▶ _PROBLEM REQUIREMENTS_
A word-for-word copy of the whole listing is the required answer.

▶ _RECORDS PROVIDED_
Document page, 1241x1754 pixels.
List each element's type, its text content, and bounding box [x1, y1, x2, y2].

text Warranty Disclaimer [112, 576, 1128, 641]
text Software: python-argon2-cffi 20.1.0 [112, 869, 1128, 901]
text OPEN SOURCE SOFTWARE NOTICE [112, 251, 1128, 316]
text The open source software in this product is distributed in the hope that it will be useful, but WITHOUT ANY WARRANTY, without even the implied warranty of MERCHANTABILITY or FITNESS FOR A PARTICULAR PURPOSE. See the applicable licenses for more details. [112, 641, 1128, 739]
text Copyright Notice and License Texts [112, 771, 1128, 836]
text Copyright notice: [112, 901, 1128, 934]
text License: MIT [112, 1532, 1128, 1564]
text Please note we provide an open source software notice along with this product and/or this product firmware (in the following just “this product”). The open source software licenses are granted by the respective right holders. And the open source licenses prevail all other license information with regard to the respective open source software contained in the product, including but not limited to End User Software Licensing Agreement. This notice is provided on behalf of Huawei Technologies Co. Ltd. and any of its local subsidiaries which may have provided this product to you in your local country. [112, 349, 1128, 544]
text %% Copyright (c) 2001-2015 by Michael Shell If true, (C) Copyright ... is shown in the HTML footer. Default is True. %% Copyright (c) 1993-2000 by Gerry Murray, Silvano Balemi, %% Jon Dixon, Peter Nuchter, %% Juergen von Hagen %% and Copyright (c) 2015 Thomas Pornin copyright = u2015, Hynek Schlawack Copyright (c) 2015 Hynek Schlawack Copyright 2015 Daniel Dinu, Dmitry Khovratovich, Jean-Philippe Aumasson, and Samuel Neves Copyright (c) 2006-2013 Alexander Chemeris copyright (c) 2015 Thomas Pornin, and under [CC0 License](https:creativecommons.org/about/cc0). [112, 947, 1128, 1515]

▶ _RESPONSE TO THE EXERCISE_
Document page, 1241x1754 pixels.
List each element's type, its text content, and bounding box [x1, y1, x2, y2].

text Warranty Disclaimer [112, 576, 1128, 641]
text Software: python-argon2-cffi 20.1.0 [112, 869, 1128, 901]
text OPEN SOURCE SOFTWARE NOTICE [112, 251, 1128, 316]
text The open source software in this product is distributed in the hope that it will be useful, but WITHOUT ANY WARRANTY, without even the implied warranty of MERCHANTABILITY or FITNESS FOR A PARTICULAR PURPOSE. See the applicable licenses for more details. [112, 641, 1128, 739]
text Copyright Notice and License Texts [112, 771, 1128, 836]
text Copyright notice: [112, 901, 1128, 934]
text License: MIT [112, 1532, 1128, 1564]
text Please note we provide an open source software notice along with this product and/or this product firmware (in the following just “this product”). The open source software licenses are granted by the respective right holders. And the open source licenses prevail all other license information with regard to the respective open source software contained in the product, including but not limited to End User Software Licensing Agreement. This notice is provided on behalf of Huawei Technologies Co. Ltd. and any of its local subsidiaries which may have provided this product to you in your local country. [112, 349, 1128, 544]
text %% Copyright (c) 2001-2015 by Michael Shell If true, (C) Copyright ... is shown in the HTML footer. Default is True. %% Copyright (c) 1993-2000 by Gerry Murray, Silvano Balemi, %% Jon Dixon, Peter Nuchter, %% Juergen von Hagen %% and Copyright (c) 2015 Thomas Pornin copyright = u2015, Hynek Schlawack Copyright (c) 2015 Hynek Schlawack Copyright 2015 Daniel Dinu, Dmitry Khovratovich, Jean-Philippe Aumasson, and Samuel Neves Copyright (c) 2006-2013 Alexander Chemeris copyright (c) 2015 Thomas Pornin, and under [CC0 License](https:creativecommons.org/about/cc0). [112, 947, 1128, 1515]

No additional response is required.